What is required
Retype the material below line for line, with every character unchanged.

Information provided
>>>

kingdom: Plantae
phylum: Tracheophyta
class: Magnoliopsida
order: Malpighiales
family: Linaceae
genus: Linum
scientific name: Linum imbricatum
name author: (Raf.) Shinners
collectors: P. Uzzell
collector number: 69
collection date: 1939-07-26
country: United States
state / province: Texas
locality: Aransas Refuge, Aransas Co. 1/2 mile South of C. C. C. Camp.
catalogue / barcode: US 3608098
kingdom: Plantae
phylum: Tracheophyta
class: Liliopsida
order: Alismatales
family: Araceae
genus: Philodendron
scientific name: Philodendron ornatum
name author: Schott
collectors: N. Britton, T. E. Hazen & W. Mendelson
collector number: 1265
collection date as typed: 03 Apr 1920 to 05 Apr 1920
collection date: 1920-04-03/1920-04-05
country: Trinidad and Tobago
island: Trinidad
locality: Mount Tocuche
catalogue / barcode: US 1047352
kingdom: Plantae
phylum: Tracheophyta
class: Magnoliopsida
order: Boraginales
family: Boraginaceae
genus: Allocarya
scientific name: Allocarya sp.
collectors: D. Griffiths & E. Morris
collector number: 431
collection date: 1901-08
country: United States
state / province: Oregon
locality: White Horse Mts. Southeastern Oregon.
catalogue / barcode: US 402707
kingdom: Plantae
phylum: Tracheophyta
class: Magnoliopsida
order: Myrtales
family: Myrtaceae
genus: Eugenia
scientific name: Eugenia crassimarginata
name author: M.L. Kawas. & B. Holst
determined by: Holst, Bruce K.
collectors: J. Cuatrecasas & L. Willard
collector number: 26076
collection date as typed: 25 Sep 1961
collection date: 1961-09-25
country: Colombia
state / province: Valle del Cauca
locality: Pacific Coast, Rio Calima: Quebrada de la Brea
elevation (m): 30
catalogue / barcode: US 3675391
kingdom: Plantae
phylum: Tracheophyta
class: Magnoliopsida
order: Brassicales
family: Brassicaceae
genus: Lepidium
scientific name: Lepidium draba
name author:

<<<

Output for this exercise
kingdom: Plantae
phylum: Tracheophyta
class: Magnoliopsida
order: Malpighiales
family: Linaceae
genus: Linum
scientific name: Linum imbricatum
name author: (Raf.) Shinners
collectors: P. Uzzell
collector number: 69
collection date: 1939-07-26
country: United States
state / province: Texas
locality: Aransas Refuge, Aransas Co. 1/2 mile South of C. C. C. Camp.
catalogue / barcode: US 3608098
kingdom: Plantae
phylum: Tracheophyta
class: Liliopsida
order: Alismatales
family: Araceae
genus: Philodendron
scientific name: Philodendron ornatum
name author: Schott
collectors: N. Britton, T. E. Hazen & W. Mendelson
collector number: 1265
collection date as typed: 03 Apr 1920 to 05 Apr 1920
collection date: 1920-04-03/1920-04-05
country: Trinidad and Tobago
island: Trinidad
locality: Mount Tocuche
catalogue / barcode: US 1047352
kingdom: Plantae
phylum: Tracheophyta
class: Magnoliopsida
order: Boraginales
family: Boraginaceae
genus: Allocarya
scientific name: Allocarya sp.
collectors: D. Griffiths & E. Morris
collector number: 431
collection date: 1901-08
country: United States
state / province: Oregon
locality: White Horse Mts. Southeastern Oregon.
catalogue / barcode: US 402707
kingdom: Plantae
phylum: Tracheophyta
class: Magnoliopsida
order: Myrtales
family: Myrtaceae
genus: Eugenia
scientific name: Eugenia crassimarginata
name author: M.L. Kawas. & B. Holst
determined by: Holst, Bruce K.
collectors: J. Cuatrecasas & L. Willard
collector number: 26076
collection date as typed: 25 Sep 1961
collection date: 1961-09-25
country: Colombia
state / province: Valle del Cauca
locality: Pacific Coast, Rio Calima: Quebrada de la Brea
elevation (m): 30
catalogue / barcode: US 3675391
kingdom: Plantae
phylum: Tracheophyta
class: Magnoliopsida
order: Brassicales
family: Brassicaceae
genus: Lepidium
scientific name: Lepidium draba
name author:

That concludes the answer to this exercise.